Kamis, 04 Juni 2026 | 06:59
COMMUNITY

Imlek di Kumetiran: Syukur, Tobat, dan Berbagi Takjil

Imlek di Kumetiran: Syukur, Tobat, dan Berbagi Takjil
Perayaan Tahun Baru Imlek 2026 di Gereja Hati Santa Perawan Maria Tak Bercela Kumetiran berlangsung meriah sekaligus reflektif (Dok Bambang)

ASKARA – Perayaan Tahun Baru Imlek 2026 di Gereja Hati Santa Perawan Maria Tak Bercela Kumetiran berlangsung meriah sekaligus reflektif, Minggu (22/2/2026) sore. Ratusan umat Katolik Tionghoa dan warga paroki mengikuti Misa Ekaristi Syukur yang tahun ini bertepatan dengan masa Prapaskah.

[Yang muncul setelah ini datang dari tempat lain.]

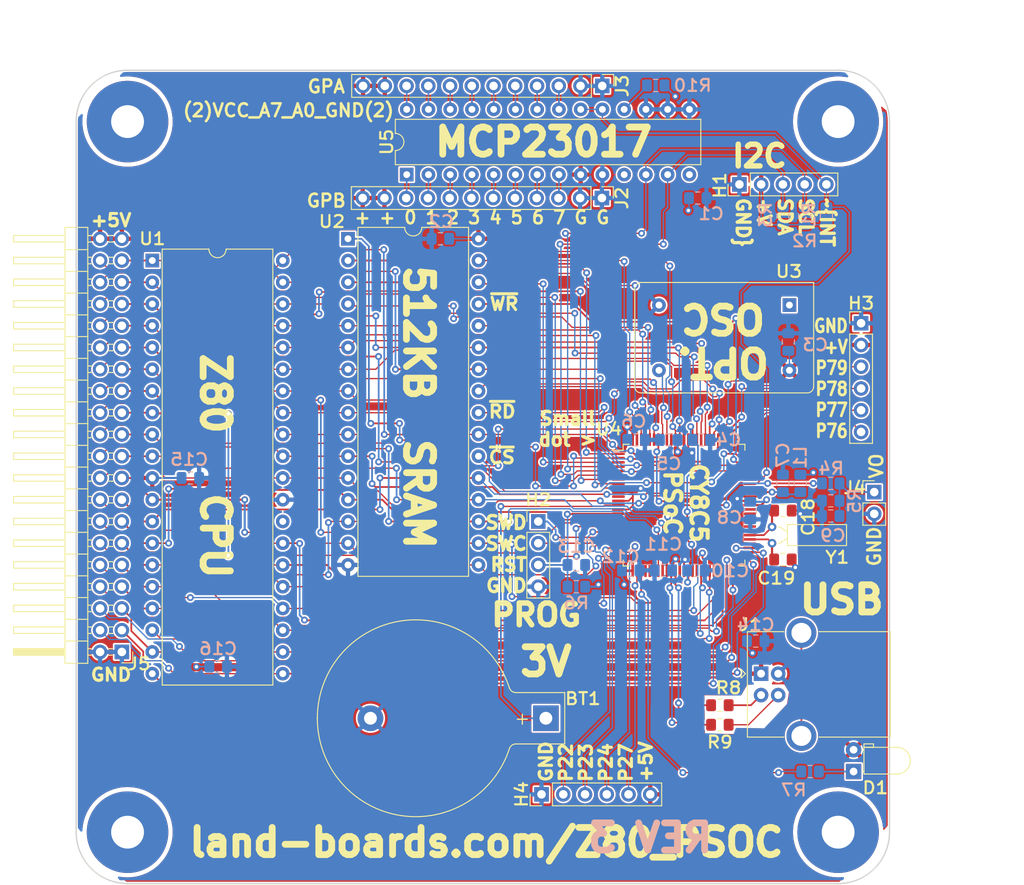
<source format=kicad_pcb>
(kicad_pcb (version 20211014) (generator pcbnew)

  (general
    (thickness 1.6)
  )

  (paper "A")
  (title_block
    (title "Z80_PSoC")
    (date "2019-09-25")
    (rev "1")
    (company "land-boards.com")
  )

  (layers
    (0 "F.Cu" signal)
    (31 "B.Cu" signal)
    (32 "B.Adhes" user "B.Adhesive")
    (33 "F.Adhes" user "F.Adhesive")
    (34 "B.Paste" user)
    (35 "F.Paste" user)
    (36 "B.SilkS" user "B.Silkscreen")
    (37 "F.SilkS" user "F.Silkscreen")
    (38 "B.Mask" user)
    (39 "F.Mask" user)
    (40 "Dwgs.User" user "User.Drawings")
    (41 "Cmts.User" user "User.Comments")
    (42 "Eco1.User" user "User.Eco1")
    (43 "Eco2.User" user "User.Eco2")
    (44 "Edge.Cuts" user)
    (45 "Margin" user)
    (46 "B.CrtYd" user "B.Courtyard")
    (47 "F.CrtYd" user "F.Courtyard")
    (48 "B.Fab" user)
    (49 "F.Fab" user)
  )

  (setup
    (stackup
      (layer "F.SilkS" (type "Top Silk Screen"))
      (layer "F.Paste" (type "Top Solder Paste"))
      (layer "F.Mask" (type "Top Solder Mask") (thickness 0.01))
      (layer "F.Cu" (type "copper") (thickness 0.035))
      (layer "dielectric 1" (type "core") (thickness 1.51) (material "FR4") (epsilon_r 4.5) (loss_tangent 0.02))
      (layer "B.Cu" (type "copper") (thickness 0.035))
      (layer "B.Mask" (type "Bottom Solder Mask") (thickness 0.01))
      (layer "B.Paste" (type "Bottom Solder Paste"))
      (layer "B.SilkS" (type "Bottom Silk Screen"))
      (copper_finish "None")
      (dielectric_constraints no)
    )
    (pad_to_mask_clearance 0)
    (pcbplotparams
      (layerselection 0x00010fc_ffffffff)
      (disableapertmacros false)
      (usegerberextensions true)
      (usegerberattributes false)
      (usegerberadvancedattributes false)
      (creategerberjobfile false)
      (svguseinch false)
      (svgprecision 6)
      (excludeedgelayer true)
      (plotframeref false)
      (viasonmask false)
      (mode 1)
      (useauxorigin false)
      (hpglpennumber 1)
      (hpglpenspeed 20)
      (hpglpendiameter 15.000000)
      (dxfpolygonmode true)
      (dxfimperialunits true)
      (dxfusepcbnewfont true)
      (psnegative false)
      (psa4output false)
      (plotreference true)
      (plotvalue true)
      (plotinvisibletext false)
      (sketchpadsonfab false)
      (subtractmaskfromsilk false)
      (outputformat 1)
      (mirror false)
      (drillshape 0)
      (scaleselection 1)
      (outputdirectory "plots/")
    )
  )

  (net 0 "")
  (net 1 "GND")
  (net 2 "+5V")
  (net 3 "Net-(BT1-Pad1)")
  (net 4 "Net-(D1-Pad1)")
  (net 5 "Net-(J1-Pad5)")
  (net 6 "/USB-DM")
  (net 7 "/USB-DP")
  (net 8 "/~{INT}")
  (net 9 "Net-(R7-Pad2)")
  (net 10 "/CPUA11")
  (net 11 "/~{CPURD}")
  (net 12 "/CPUA12")
  (net 13 "/~{CPUWR}")
  (net 14 "/CPUA13")
  (net 15 "/~{BUSACK}")
  (net 16 "/CPUA14")
  (net 17 "/~{WAIT}")
  (net 18 "/CPUA15")
  (net 19 "/~{BUSRQ}")
  (net 20 "/CPUCLK")
  (net 21 "/~{CPURST}")
  (net 22 "/CPUD4")
  (net 23 "/~{M1}")
  (net 24 "/CPUD3")
  (net 25 "/CPUD5")
  (net 26 "/CPUD6")
  (net 27 "/CPUA0")
  (net 28 "/CPUA1")
  (net 29 "/CPUD2")
  (net 30 "/CPUA2")
  (net 31 "/CPUD7")
  (net 32 "/CPUA3")
  (net 33 "/CPUD0")
  (net 34 "/CPUA4")
  (net 35 "/CPUD1")
  (net 36 "/CPUA5")
  (net 37 "/CPUA6")
  (net 38 "/~{NMI}")
  (net 39 "/CPUA7")
  (net 40 "/~{HALT}")
  (net 41 "/CPUA8")
  (net 42 "/~{MREQ}")
  (net 43 "/CPUA9")
  (net 44 "/~{IORQ}")
  (net 45 "/CPUA10")
  (net 46 "/SCL")
  (net 47 "/SDA")
  (net 48 "Net-(U3-Pad8)")
  (net 49 "/SWD")
  (net 50 "/SWC")
  (net 51 "/P76")
  (net 52 "/P77")
  (net 53 "/P78")
  (net 54 "/P79")
  (net 55 "/SRAMA16")
  (net 56 "/SRAMA18")
  (net 57 "/SRAMA17")
  (net 58 "/~{MEMRD}")
  (net 59 "/~{MEMWR}")
  (net 60 "/~{SRAMCS}")
  (net 61 "/SRAMA11")
  (net 62 "/SRAMA12")
  (net 63 "/SRAMA13")
  (net 64 "/SRAMA14")
  (net 65 "/SRAMA15")
  (net 66 "/GPB7")
  (net 67 "/GPB0")
  (net 68 "/GPA7")
  (net 69 "/GPA0")
  (net 70 "/~{I2CINT}")
  (net 71 "/GPB1")
  (net 72 "/GPB2")
  (net 73 "/GPB3")
  (net 74 "/GPB4")
  (net 75 "/GPB5")
  (net 76 "/GPB6")
  (net 77 "/GPA1")
  (net 78 "/GPA2")
  (net 79 "/GPA3")
  (net 80 "/GPA4")
  (net 81 "/GPA5")
  (net 82 "/GPA6")
  (net 83 "/DAC_OUT")
  (net 84 "Net-(R8-Pad2)")
  (net 85 "Net-(R9-Pad2)")
  (net 86 "Net-(C10-Pad1)")
  (net 87 "Net-(C7-Pad1)")
  (net 88 "Net-(C8-Pad1)")
  (net 89 "Net-(C9-Pad2)")
  (net 90 "Net-(C13-Pad1)")
  (net 91 "Net-(C18-Pad2)")
  (net 92 "Net-(C19-Pad2)")
  (net 93 "Net-(R10-Pad2)")
  (net 94 "/P22")
  (net 95 "/P23")
  (net 96 "/P24")
  (net 97 "/P27")

  (footprint "Connector_PinHeader_2.54mm:PinHeader_1x06_P2.54mm_Vertical" (layer "F.Cu") (at 91.6813 29.5529))

  (footprint "Package_DIP:DIP-32_W15.24mm" (layer "F.Cu") (at 31.75 19.685))

  (footprint "LandBoards_MountHoles:MTG-6-32" (layer "F.Cu") (at 6 6))

  (footprint "LandBoards_MountHoles:MTG-6-32" (layer "F.Cu") (at 89 6))

  (footprint "LandBoards_MountHoles:MTG-6-32" (layer "F.Cu") (at 6 89))

  (footprint "LandBoards_MountHoles:MTG-6-32" (layer "F.Cu") (at 89 89))

  (footprint "Package_DIP:DIP-28_W7.62mm" (layer "F.Cu") (at 38.608 12.192 90))

  (footprint "Connector_PinHeader_2.54mm:PinHeader_1x05_P2.54mm_Vertical" (layer "F.Cu") (at 77.47 13.335 90))

  (footprint "Connector_PinHeader_2.54mm:PinHeader_1x12_P2.54mm_Vertical" (layer "F.Cu") (at 61.40704 14.93012 -90))

  (footprint "Connector_PinHeader_2.54mm:PinHeader_1x12_P2.54mm_Vertical" (layer "F.Cu") (at 61.45022 1.83134 -90))

  (footprint "Connector_PinHeader_2.54mm:PinHeader_1x02_P2.54mm_Vertical" (layer "F.Cu") (at 93.218 49.276))

  (footprint "Capacitor_SMD:C_0805_2012Metric_Pad1.15x1.40mm_HandSolder" (layer "F.Cu") (at 82.55 51.435 180))

  (footprint "Capacitor_SMD:C_0805_2012Metric_Pad1.15x1.40mm_HandSolder" (layer "F.Cu") (at 82.55 57.15 180))

  (footprint "LED_THT:LED_D3.0mm_Horizontal_O1.27mm_Z2.0mm" (layer "F.Cu") (at 90.805 81.915 90))

  (footprint "Connector_PinHeader_2.54mm:PinHeader_1x04_P2.54mm_Vertical" (layer "F.Cu") (at 53.975 52.705))

  (footprint "Connector_USB:USB_B_OST_USB-B1HSxx_Horizontal" (layer "F.Cu") (at 80 70.485))

  (footprint "Resistor_SMD:R_0805_2012Metric_Pad1.15x1.40mm_HandSolder" (layer "F.Cu") (at 75.184 74.168 180))

  (footprint "Resistor_SMD:R_0805_2012Metric_Pad1.15x1.40mm_HandSolder" (layer "F.Cu") (at 75.184 76.454 180))

  (footprint "Package_DIP:DIP-40_W15.24mm" (layer "F.Cu") (at 8.89 22.225))

  (footprint "Package_QFP:TQFP-100_14x14mm_P0.5mm" (layer "F.Cu") (at 71 50.8))

  (footprint "Oscillator:Oscillator_DIP-14" (layer "F.Cu") (at 83.312 27.432 180))

  (footprint "Crystal:Crystal_C26-LF_D2.1mm_L6.5mm_Horizontal" (layer "F.Cu") (at 81.28 55.245 90))

  (footprint "Battery:BatteryHolder_Keystone_103_1x20mm" (layer "F.Cu") (at 54.864 75.692 180))

  (footprint "Connector_PinHeader_2.54mm:PinHeader_2x20_P2.54mm_Horizontal" (layer "F.Cu") (at 5.334 67.945 180))

  (footprint "Connector_PinHeader_2.54mm:PinHeader_1x06_P2.54mm_Vertical" (layer "F.Cu") (at 54.356 84.582 90))

  (footprint "Capacitor_SMD:C_0805_2012Metric_Pad1.15x1.40mm_HandSolder" (layer "B.Cu") (at 88.138 52.07))

  (footprint "Resistor_SMD:R_0805_2012Metric_Pad1.15x1.40mm_HandSolder" (layer "B.Cu") (at 88.138 48.26 180))

  (footprint "Resistor_SMD:R_0805_2012Metric_Pad1.15x1.40mm_HandSolder" (layer "B.Cu") (at 88.138 50.292))

  (footprint "Resistor_SMD:R_0805_2012Metric_Pad1.15x1.40mm_HandSolder" (layer "B.Cu") (at 82.55 17.018 90))

  (footprint "Resistor_SMD:R_0805_2012Metric_Pad1.15x1.40mm_HandSolder" (layer "B.Cu") (at 85.09 17.018 90))

  (footprint "Resistor_SMD:R_0805_2012Metric_Pad1.15x1.40mm_HandSolder" (layer "B.Cu") (at 87.63 17.018 90))

  (footprint "Capacitor_SMD:C_0805_2012Metric_Pad1.15x1.40mm_HandSolder" (layer "B.Cu") (at 58.42 57.785))

  (footprint "Capacitor_SMD:C_0805_2012Metric_Pad1.15x1.40mm_HandSolder" (layer "B.Cu") (at 72.39 58.42))

  (footprint "Capacitor_SMD:C_0805_2012Metric_Pad1.15x1.40mm_HandSolder" (layer "B.Cu") (at 73.025 43.18))

  (footprint "Capacitor_SMD:C_0805_2012Metric_Pad1.15x1.40mm_HandSolder" (layer "B.Cu")
    (tedit 5D98A577) (tstamp 00000000-0000-0000-0000-00005d90cb27)
    (at 82.55 48.26 90)
    (descr "Capacitor SMD 0805 (2012 Metric), square (rectangular) end terminal, IPC_7351 nominal with elongated pad for handsoldering. (Body size source: https://docs.google.com/spreadsheets/d/1BsfQQcO9C6DZCsRaXUlFlo91Tg2WpOkGARC1WS5S8t0/edit?usp=sharing), generated with kicad-footprint-generator")
    (tags "capacitor handsolder")
    (path "/00000000-0000-0000-0000-00005e066a76")
    (attr smd)
    (fp_text reference "C7" (at 3.302 0 90) (layer "B.SilkS")
      (effects (font (size 1.397 1.524) (thickness 0.254)) (justify mirror))
      (tstamp bd5408e4-362d-4e43-9d39-78fb99eb52c8)
    )
    (fp_text value "1uF" (at 0 -1.65 90) (layer "B.Fab")
      (effects (font (size 1 1) (thickness 0.15)) (justify mirror))
      (tstamp 0217dfc4-fc13-4699-99ad-d9948522648e)
    )
    (fp_text user "${REFERENCE}" (at 0 0 90) (layer "B.Fab")
      (effects (font (size 0.5 0.5) (thickness 0.08)) (justify mirror))
      (tstamp c0eca5ed-bc5e-4618-9bcd-80945bea41ed)
    )
    (fp_line (start -0.261252 -0.71) (end 0.261252 -0.71) (layer "B.SilkS") (width 0.12) (tstamp 3e903008-0276-4a73-8edb-5d9dfde6297c))
    (fp_line (start -0.261252 0.71) (end 0.261252 0.71) (layer "B.SilkS") (width 0.12) (tstamp 75ffc65c-7132-4411-9f2a-ae0c73d79338))
    (fp_line (start 1.85 0.95) (end 1.85 -0.95) (layer "B.CrtYd") (width 0.05) (tstamp 1d9cdadc-9036-4a95-b6db-fa7b3b74c869))
    (fp_line (start -1.85 -0.95) (end -1.85 0.95) (layer "B.CrtYd") (width 0.05) (tstamp 24f7628d-681d-4f0e-8409-40a129e929d9))
    (fp_line (start -1.85 0.95) (end 1.85 0.95) (layer "B.CrtYd") (width 0.05) (tstamp 3a7648d8-121a-4921-9b92-9b35b76ce39b))
    (fp_line (start 1.85 -0.95) (end -1.85 -0.95) (layer "B.CrtYd") (width 0.05) (tstamp 6bfe5804-2ef9-4c65-b2a7-f01e4014370a))
    (fp_line (start -1 0.6) (end 1 0.6) (layer "B.Fab") (width 0.1) (tstamp 45008225-f50f-4d6b-b508-6730a9408caf))
    (fp_line (start 1 -0.6) (e
... [1798490 chars truncated]
</source>
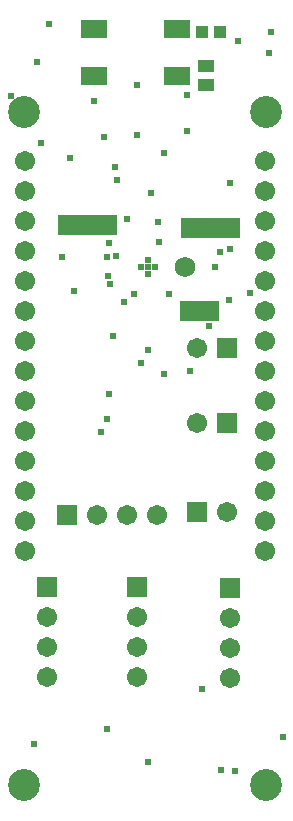
<source format=gbs>
G04*
G04 #@! TF.GenerationSoftware,Altium Limited,Altium Designer,22.2.1 (43)*
G04*
G04 Layer_Color=16711935*
%FSLAX25Y25*%
%MOIN*%
G70*
G04*
G04 #@! TF.SameCoordinates,3363FF5D-1BA6-4910-A2F9-43927B8BDF9C*
G04*
G04*
G04 #@! TF.FilePolarity,Negative*
G04*
G01*
G75*
%ADD38C,0.06737*%
%ADD39C,0.10643*%
%ADD40C,0.06706*%
%ADD41R,0.06706X0.06706*%
%ADD42R,0.06706X0.06706*%
%ADD43C,0.02375*%
%ADD70R,0.08674X0.06312*%
%ADD71R,0.03950X0.03950*%
%ADD72R,0.05721X0.03950*%
%ADD73R,0.06800X0.06800*%
%ADD74C,0.06800*%
D38*
X438000Y277500D02*
D03*
Y347500D02*
D03*
Y337500D02*
D03*
Y327500D02*
D03*
Y317500D02*
D03*
Y307500D02*
D03*
Y297500D02*
D03*
Y287500D02*
D03*
Y267500D02*
D03*
Y257500D02*
D03*
Y247500D02*
D03*
Y237500D02*
D03*
Y227500D02*
D03*
Y217500D02*
D03*
X358000D02*
D03*
Y227500D02*
D03*
Y237500D02*
D03*
Y247500D02*
D03*
Y257500D02*
D03*
Y267500D02*
D03*
Y277500D02*
D03*
Y287500D02*
D03*
Y297500D02*
D03*
Y307500D02*
D03*
Y317500D02*
D03*
Y327500D02*
D03*
Y337500D02*
D03*
Y347500D02*
D03*
D39*
X438355Y363623D02*
D03*
X357646D02*
D03*
Y139213D02*
D03*
X438355D02*
D03*
D40*
X365500Y175500D02*
D03*
Y185500D02*
D03*
Y195500D02*
D03*
X415500Y285181D02*
D03*
X402000Y229319D02*
D03*
X392000D02*
D03*
X382000D02*
D03*
X415500Y260000D02*
D03*
X425500Y230319D02*
D03*
X426500Y195000D02*
D03*
Y185000D02*
D03*
Y175000D02*
D03*
X395500Y195500D02*
D03*
Y185500D02*
D03*
Y175500D02*
D03*
D41*
X365500Y205500D02*
D03*
X426500Y205000D02*
D03*
X395500Y205500D02*
D03*
D42*
X425500Y285181D02*
D03*
X372000Y229319D02*
D03*
X425500Y260000D02*
D03*
X415500Y230319D02*
D03*
D43*
X428000Y144000D02*
D03*
X423330Y144469D02*
D03*
X400217Y336717D02*
D03*
X388925Y340925D02*
D03*
X387967Y345533D02*
D03*
X395533Y356033D02*
D03*
X404500Y350000D02*
D03*
X395500Y372594D02*
D03*
X411967Y357467D02*
D03*
X381000Y367500D02*
D03*
X412000Y369500D02*
D03*
X366000Y393000D02*
D03*
X429000Y387500D02*
D03*
X373066Y348500D02*
D03*
X353299Y369000D02*
D03*
X363500Y353218D02*
D03*
X362000Y380500D02*
D03*
X361000Y153000D02*
D03*
X417000Y171500D02*
D03*
X399000Y147000D02*
D03*
X433000Y303500D02*
D03*
X402500Y327000D02*
D03*
X396925Y280000D02*
D03*
X386000Y269575D02*
D03*
X419517Y292517D02*
D03*
X426000Y301000D02*
D03*
X426500Y318000D02*
D03*
X374500Y304000D02*
D03*
X399004Y309803D02*
D03*
X399000Y314496D02*
D03*
X401323Y312177D02*
D03*
X398976Y312150D02*
D03*
X396630Y312130D02*
D03*
X413000Y277500D02*
D03*
X399000Y284500D02*
D03*
X404500Y276500D02*
D03*
X383500Y257000D02*
D03*
X405965Y303000D02*
D03*
X385500Y261500D02*
D03*
X384500Y355500D02*
D03*
X439500Y383500D02*
D03*
X440000Y390500D02*
D03*
X392000Y327886D02*
D03*
X426500Y340000D02*
D03*
X385500Y158000D02*
D03*
X444000Y155500D02*
D03*
X370575Y315347D02*
D03*
X385500Y315500D02*
D03*
X391000Y300500D02*
D03*
X394434Y302934D02*
D03*
X388500Y315740D02*
D03*
X386000Y320010D02*
D03*
X402668Y320257D02*
D03*
X387500Y289000D02*
D03*
X386575Y306500D02*
D03*
X385876Y308998D02*
D03*
X423000Y317000D02*
D03*
X421500Y312000D02*
D03*
D70*
X408780Y391374D02*
D03*
X381220D02*
D03*
X408780Y375626D02*
D03*
X381220D02*
D03*
D71*
X417048Y390500D02*
D03*
X422953D02*
D03*
D72*
X418500Y379150D02*
D03*
Y372850D02*
D03*
D73*
X385500Y326000D02*
D03*
X379000D02*
D03*
X372500D02*
D03*
X413500Y325000D02*
D03*
X420000D02*
D03*
X426500D02*
D03*
X413000Y297500D02*
D03*
X419500D02*
D03*
D74*
X411500Y312000D02*
D03*
M02*

</source>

Mengangkat tema “Tahun Baru, Hati Baru: Bertobat dan Berbuah dalam Kasih”, perayaan dipimpin Pastor Vincentius Indra Sanjaya Pr bersama Pastor Albertus Herdaryono Pr dan Pastor Aloysius Dwi Prasetyo Pr. Dalam homilinya, Pastor Indra menekankan bahwa Imlek bukan hanya momentum syukur atas tahun yang baru, tetapi juga kesempatan memperbarui hati di tengah panggilan pertobatan Prapaskah.

Ia menyebut perpaduan Imlek dan Prapaskah sebagai bentuk kedewasaan iman dalam merangkul tradisi budaya tanpa kehilangan arah spiritual. “Syukur atas berkat dan rezeki tetap penting, namun pertobatan membuat berkat itu bermakna,” ujarnya di hadapan umat.

Ketua Panitia Imlek 2026, Albertus Budi Setiawan, menjelaskan bahwa Tahun Kuda Api dimaknai sebagai simbol kekuatan dan semangat. Kuda melambangkan keteguhan melangkah bersama Kristus, sementara Api diartikan sebagai kobaran semangat Roh Kudus untuk menghadirkan kebaikan di tengah masyarakat.

Tak hanya menjadi perayaan internal umat, momen ini juga menghadirkan pesan toleransi. Panitia membagikan paket takjil kepada warga Muslim di sekitar gereja sebagai wujud persaudaraan lintas iman. Di dalam gereja, anak-anak menerima angpau dan bingkisan khas Imlek, sementara suasana kebersamaan terasa hangat.

Hadir dalam kegiatan tersebut Kapolsek Gedongtengen AKP Yulianto yang mengapresiasi perayaan sebagai gambaran nyata moderasi beragama di Yogyakarta. Ia menilai harmoni antara tradisi Tionghoa, liturgi Katolik, dan kepedulian sosial menjadi cerminan kerukunan yang terjaga.

Meski sempat diguyur hujan, perayaan berlanjut di halaman gereja dengan atraksi barongsai, liong, wushu, hingga pesta kembang api. Kemeriahan itu menutup perayaan Imlek di Kumetiran sebagai pesta budaya yang tetap berpijak pada nilai iman dan kebersamaan.